- [Exercise description]: Copy every line of text in the material below word for word, from the first item to the last. Leave the pictures out of your answer.

- [Records to process]:
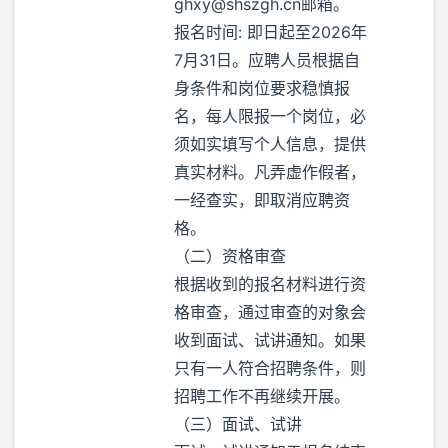
ghxy@shszgh.cn邮箱。
报名时间: 即日起至2026年
7月31日。应聘人员根据自
身条件和岗位要求稳慎报
名，每人限报一个岗位，必
须如实填写个人信息，提供
真实材料。凡弄虚作假者，
一经查实，即取消应聘资
格。
（二）资格审查
根据收到的报名材料进行资
格审查，通过审查的对象会
收到面试、试讲通知。如果
只有一人符合招聘条件，则
招聘工作不再继续开展。
（三）面试、试讲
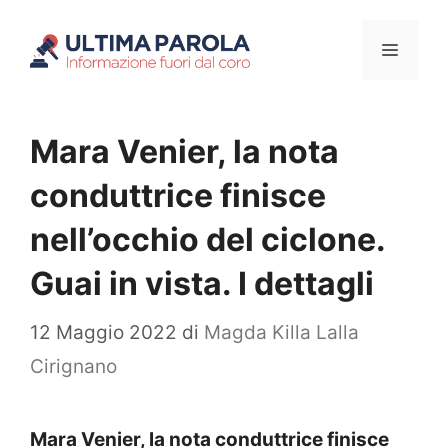
Vai
Menu
al
contenuto
Mara Venier, la nota
conduttrice finisce
nell’occhio del ciclone.
Guai in vista. I dettagli
12 Maggio 2022
di
Magda Killa Lalla
Cirignano
Mara Venier, la nota conduttrice finisce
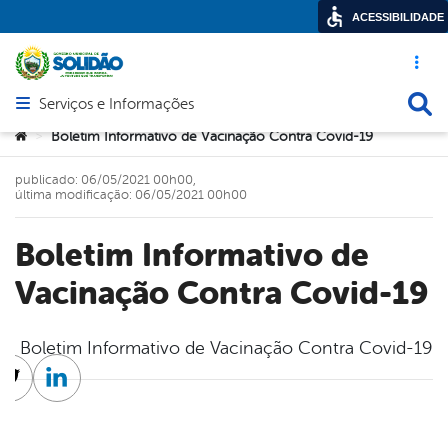
ACESSIBILIDADE
Acesso ráp
Busca
Serviços e Informações
Abrir menu principal de navegação
Você está aqui:
Boletim Informativo de Vacinação Contra Covid-19
>
publicado: 06/05/2021 00h00,
última modificação: 06/05/2021 00h00
Boletim Informativo de
Vacinação Contra Covid-19
Boletim Informativo de Vacinação Contra Covid-19
cebook
Twitter
Linkedin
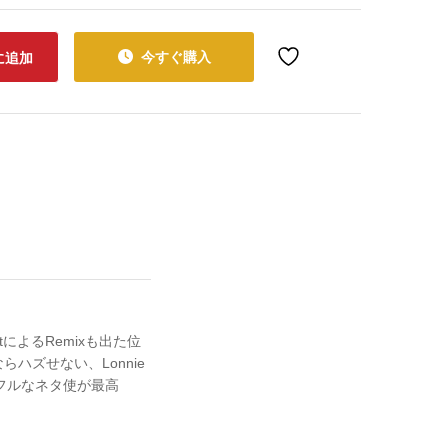
今すぐ購入
に追加
SpotによるRemixも出た位
きならハズせない、Lonnie
たソウルフルなネタ使が最高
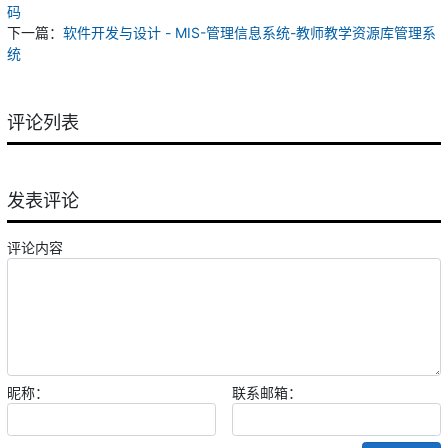
码
下一篇：
软件开发与设计 - MIS-管理信息系统-教师教学资源库管理系
统
评论列表
发表评论
评论内容
昵称：
联系邮箱：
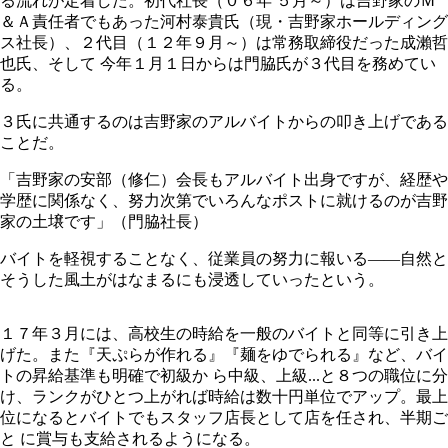
る流れが定着した。初代社長（０６年 ５月～）は吉野家のＭ
＆Ａ責任者でもあった河村泰貴氏（現・吉野家ホールディング
ス社長）、２代目（１２年９月～）は常務取締役だった成瀨哲
也氏、そして 今年１月１日からは門脇氏が３代目を務めてい
る。
３氏に共通するのは吉野家のアルバイトからの叩き上げである
ことだ。
「吉野家の安部（修仁）会長もアルバイト出身ですが、経歴や
学歴に関係なく、努力次第でいろんなポストに就けるのが吉野
家の土壌です」（門脇社長）
バイトを軽視することなく、従業員の努力に報いる――自然と
そうした風土がはなまるにも浸透していったという。
１７年３月には、高校生の時給を一般のバイトと同等に引き上
げた。また『天ぷらが作れる』『麺をゆでられる』など、バイ
トの昇給基準も明確で初級か ら中級、上級...と８つの職位に分
け、ランクがひとつ上がれば時給は数十円単位でアップ。最上
位になるとバイトでもスタッフ店長として店を任され、半期ご
と に賞与も支給されるようになる。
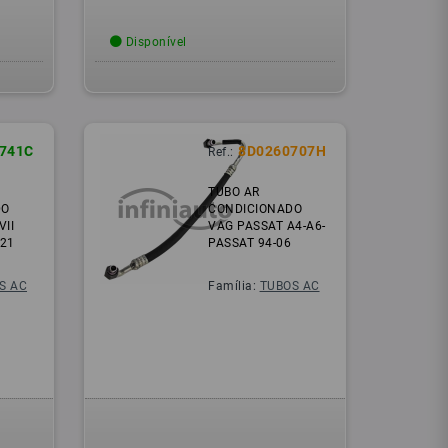
Disponível
741C
8D0260707H
Ref.:
TUBO AR
DO
CONDICIONADO
VII
VAG PASSAT A4-A6-
021
PASSAT 94-06
S AC
Família:
TUBOS AC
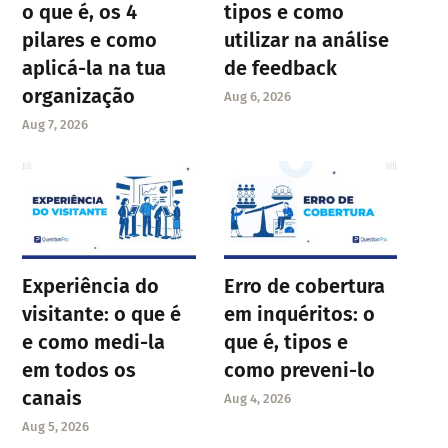
o que é, os 4
tipos e como
pilares e como
utilizar na análise
aplicá-la na tua
de feedback
organização
Aug 6, 2026
Aug 7, 2026
Experiência do
Erro de cobertura
visitante: o que é
em inquéritos: o
e como medi-la
que é, tipos e
em todos os
como preveni-lo
canais
Aug 4, 2026
Aug 5, 2026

- [Expected answer]:
ghxy@shszgh.cn邮箱。
报名时间: 即日起至2026年
7月31日。应聘人员根据自
身条件和岗位要求稳慎报
名，每人限报一个岗位，必
须如实填写个人信息，提供
真实材料。凡弄虚作假者，
一经查实，即取消应聘资
格。
（二）资格审查
根据收到的报名材料进行资
格审查，通过审查的对象会
收到面试、试讲通知。如果
只有一人符合招聘条件，则
招聘工作不再继续开展。
（三）面试、试讲
Vai
Menu
al
contenuto
Mara Venier, la nota
conduttrice finisce
nell’occhio del ciclone.
Guai in vista. I dettagli
12 Maggio 2022
di
Magda Killa Lalla
Cirignano
Mara Venier, la nota conduttrice finisce
ACESSIBILIDADE
Acesso ráp
Busca
Serviços e Informações
Abrir menu principal de navegação
Você está aqui:
Boletim Informativo de Vacinação Contra Covid-19
>
publicado: 06/05/2021 00h00,
última modificação: 06/05/2021 00h00
Boletim Informativo de
Vacinação Contra Covid-19
Boletim Informativo de Vacinação Contra Covid-19
cebook
Twitter
Linkedin
今すぐ購入
に追加
SpotによるRemixも出た位
きならハズせない、Lonnie
たソウルフルなネタ使が最高
码
下一篇：
软件开发与设计 - MIS-管理信息系统-教师教学资源库管理系
统
评论列表
发表评论
评论内容
昵称：
联系邮箱：
る流れが定着した。初代社長（０６年 ５月～）は吉野家のＭ
＆Ａ責任者でもあった河村泰貴氏（現・吉野家ホールディング
ス社長）、２代目（１２年９月～）は常務取締役だった成瀨哲
也氏、そして 今年１月１日からは門脇氏が３代目を務めてい
る。
３氏に共通するのは吉野家のアルバイトからの叩き上げである
ことだ。
「吉野家の安部（修仁）会長もアルバイト出身ですが、経歴や
学歴に関係なく、努力次第でいろんなポストに就けるのが吉野
家の土壌です」（門脇社長）
バイトを軽視することなく、従業員の努力に報いる――自然と
そうした風土がはなまるにも浸透していったという。
１７年３月には、高校生の時給を一般のバイトと同等に引き上
げた。また『天ぷらが作れる』『麺をゆでられる』など、バイ
トの昇給基準も明確で初級か ら中級、上級...と８つの職位に分
け、ランクがひとつ上がれば時給は数十円単位でアップ。最上
位になるとバイトでもスタッフ店長として店を任され、半期ご
と に賞与も支給されるようになる。
Disponível
741C
8D0260707H
Ref.:
TUBO AR
DO
CONDICIONADO
VII
VAG PASSAT A4-A6-
021
PASSAT 94-06
S AC
Família:
TUBOS AC
o que é, os 4
tipos e como
pilares e como
utilizar na análise
aplicá-la na tua
de feedback
organização
Aug 6, 2026
Aug 7, 2026
Experiência do
Erro de cobertura
visitante: o que é
em inquéritos: o
e como medi-la
que é, tipos e
em todos os
como preveni-lo
canais
Aug 4, 2026
Aug 5, 2026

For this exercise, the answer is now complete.